----- Text block -----

Monkeys Drive Wheelchairs Using Only Their Thoughts

Neuroscientists at Duke Health, Durham, North Carolina, have developed a brain-machine interface (BMI) that allows primates to use only their thoughts to navigate a robotic wheelchair. The BMI uses signals from hundreds of neurons recorded simultaneously in two regions of the monkeys’ brains that are involved in movement and sensation. As the animals think about moving toward their goal-in this case, a bowl of grapes-computers translate their brain activity into real-time operation of the wheelchair.


A computer in Nicolelis’ lab monitors brain signals from a rhesus macaque. Photograph by Shawn Rocco, courtesy of Duke Health.

The interface, described in the March 3 issue of the online journal Scientific Reports, demonstrates the future potential for people with disabilities who have lost most muscle control and mobility due to quadriplegia or amyotrophic lateral sclerosis, said senior author Miguel Nicolelis, MD, PhD, codirector for the Duke Center for Neuroengineering and a Duke School of Medicine professor in neuroscience.

“In some severely disabled people, even blinking is not possible,” Nicolelis said. “For them, using a wheelchair or device controlled by noninvasive measures like an EEG (a device that monitors brain waves through electrodes on the scalp) may not be sufficient. We show clearly that if you have intracranial implants, you get better control of a wheelchair than with noninvasive devices.”

Scientists began the experiments in 2012, implanting hundreds of hair-thin microfilaments in the premotor and somatosensory regions of the brains of two rhesus macaques. They trained the animals by passively navigating the chair toward their goal, the bowl containing grapes. During this training phase, the scientists recorded the primates’ large-scale electrical brain activity. The researchers then programmed a computer system to translate brain signals into digital motor commands that controlled the movements of the wheelchair.

As the monkeys learned to control the wheelchair just by thinking, they became more efficient at navigating toward the grapes and completed the trials faster, Nicolelis said.

----- Data section -----

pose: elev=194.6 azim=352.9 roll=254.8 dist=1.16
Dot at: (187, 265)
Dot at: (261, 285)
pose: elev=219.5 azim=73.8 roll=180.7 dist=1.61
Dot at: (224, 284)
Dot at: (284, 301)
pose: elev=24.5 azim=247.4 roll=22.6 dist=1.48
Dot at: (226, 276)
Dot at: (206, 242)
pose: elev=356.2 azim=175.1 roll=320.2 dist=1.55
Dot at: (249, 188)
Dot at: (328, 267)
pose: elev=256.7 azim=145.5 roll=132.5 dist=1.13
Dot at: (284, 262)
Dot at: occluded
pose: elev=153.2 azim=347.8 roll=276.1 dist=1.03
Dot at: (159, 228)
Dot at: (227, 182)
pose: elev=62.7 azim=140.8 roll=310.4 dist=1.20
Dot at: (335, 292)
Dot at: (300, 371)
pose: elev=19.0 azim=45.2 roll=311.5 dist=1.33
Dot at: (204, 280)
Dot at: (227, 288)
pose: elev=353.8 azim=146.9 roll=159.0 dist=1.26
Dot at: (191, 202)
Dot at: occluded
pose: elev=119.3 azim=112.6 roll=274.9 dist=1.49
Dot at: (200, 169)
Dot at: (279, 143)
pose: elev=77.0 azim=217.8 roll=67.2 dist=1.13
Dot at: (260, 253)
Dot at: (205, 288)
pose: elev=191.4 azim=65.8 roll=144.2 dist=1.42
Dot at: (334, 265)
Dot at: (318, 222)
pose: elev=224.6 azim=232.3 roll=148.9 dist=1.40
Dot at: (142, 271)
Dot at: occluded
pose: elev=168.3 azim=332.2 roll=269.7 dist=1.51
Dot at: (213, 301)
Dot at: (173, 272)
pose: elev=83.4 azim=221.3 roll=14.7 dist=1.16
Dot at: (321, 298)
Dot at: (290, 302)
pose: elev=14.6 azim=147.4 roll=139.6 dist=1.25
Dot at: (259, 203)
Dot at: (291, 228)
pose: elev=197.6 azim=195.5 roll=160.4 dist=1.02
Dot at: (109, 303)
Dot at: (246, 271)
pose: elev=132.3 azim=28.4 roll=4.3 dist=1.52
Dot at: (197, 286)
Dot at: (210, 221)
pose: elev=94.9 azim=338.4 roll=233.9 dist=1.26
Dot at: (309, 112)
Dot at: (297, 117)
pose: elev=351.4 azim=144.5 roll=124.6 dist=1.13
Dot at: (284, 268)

-----

- [Brief]: Quote the part of the article on monkey-controlled wheelchairs between "Scientists began the" and "faster, Nicolelis said.", inclusive.

- [Exercise output]:
Scientists began the experiments in 2012, implanting hundreds of hair-thin microfilaments in the premotor and somatosensory regions of the brains of two rhesus macaques. They trained the animals by passively navigating the chair toward their goal, the bowl containing grapes. During this training phase, the scientists recorded the primates’ large-scale electrical brain activity. The researchers then programmed a computer system to translate brain signals into digital motor commands that controlled the movements of the wheelchair.

As the monkeys learned to control the wheelchair just by thinking, they became more efficient at navigating toward the grapes and completed the trials faster, Nicolelis said.